Shifting Worldscape - WC3, 24". This is the geoscaping one, as it allows you to target a piece of terrain within range up to 24" in any direction you want. This carried the units within it along with it, but it does force dangerous terrain tests upon them. This could be gimmicky, but it there are multiple very useful ways it could be implemented. For starters, it could be used as a risky maneuver to move your own units around the board at high speed, it could push back enemy assaulting forces or even deny them cover from your guns.
Primaris: Subvert Machine - Malediction, 18". You can hijack the gun on an enemy tank. No really, you target an enemy vehicle within range, you and your opponent roll off for it, and if you win you can fire it as per normal. Even if he wins, he can only fire snap shots with it. Now, this doesn't sound too useful at first save for a well placed autocannon or lascannon. However, consider for a moment that this isn't limited to standard tanks. Imagine what could happen if you got close enough to a Baneblade for just one turn. Yeah, with the right set up, this thing is going to be very nasty indeed.

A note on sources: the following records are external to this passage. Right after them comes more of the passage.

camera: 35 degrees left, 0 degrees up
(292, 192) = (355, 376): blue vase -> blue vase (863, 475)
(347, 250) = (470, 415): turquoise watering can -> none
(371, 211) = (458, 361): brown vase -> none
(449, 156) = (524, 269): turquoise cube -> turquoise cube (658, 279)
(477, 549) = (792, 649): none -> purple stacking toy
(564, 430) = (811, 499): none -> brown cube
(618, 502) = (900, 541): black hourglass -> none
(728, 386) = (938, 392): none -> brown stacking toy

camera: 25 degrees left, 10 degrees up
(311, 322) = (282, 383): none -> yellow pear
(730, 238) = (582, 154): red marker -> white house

Blessing of the Machine - WC1 blessing, 24". This is focused purely upon allied vehicles, but is limited to a single tank. That vehicle then ignores Crew Shaken or Crew Stunned results for the following turn, with the added bonus or Power of the Machine Spirit or +1 BS if it already has that bonus. Useful given how many astartes vehicles tend to have that particular rule.
Machine Curse - WC1 Witchfire. Slap about a vehicle with three S1AP- hits with the Haywire effect. There's no range limitation on this one, and the fact it's basically semi-automatic means it's very helpful for pestering and causing problems for certain forces at range.
Reforge - WC1. It does what it sounds like, repairing a single hull point or repairing immobilised or weapon destroyed results on an allied vehicle. It's basically a second Techmarine ability, just with ranged psychic properties, and the added bonus of It Will Not Die once you're done.
Warpmetal Armour - WC1. This is going to be very popular around Land Raiders, Leman Russes and the like. Why? Because on a successful roll you gain an additional point of armour value to all sides. So, yeah, expect to see certain space marine tanks with a value of 15 on all sides. Honestly, i'm not even sure what in the hell to make of this, as the creators are either intentionally making certain vehicles damn near invulnerable, or it has been badly worded.
Fury of Mars - WC1. This is simply a Strength 1 AP1 Haywire Beam. Not very useful in all honesty, especially given how widespread Haywire weapons are these days.
Machine Flense - WC2 witchfire, 18". Short ranged again,but it has some very nasty effects to work with it. Target an enemy unit, get it off, and you rob the enemy vehicle of D3 hull points. Oh, and for every last one lost, you cause D6 S4AP6 Rending hits on nearby enemy units.
Honestly this one definitely has its place in the game. For tabletop fanatics and those invested more in the tournament scene over lore, or those who missed the prior books, this is definitely one which will interest you. As said before, it has recycled a lot of parts, but it should really be seen as a compilation more than anything else. The bonus bits are largely there to help round things out or even add a bit more general incentive to purchase the codex over past books. Three of the psychic powers are fun on the whole as a nice option, and Salamanders fans will have a field day with this one.
So long as you don't mind some serious limitations in the lore department or even a few general shortcomings when it comes to trying to expand upon army specialties, it's worth a look.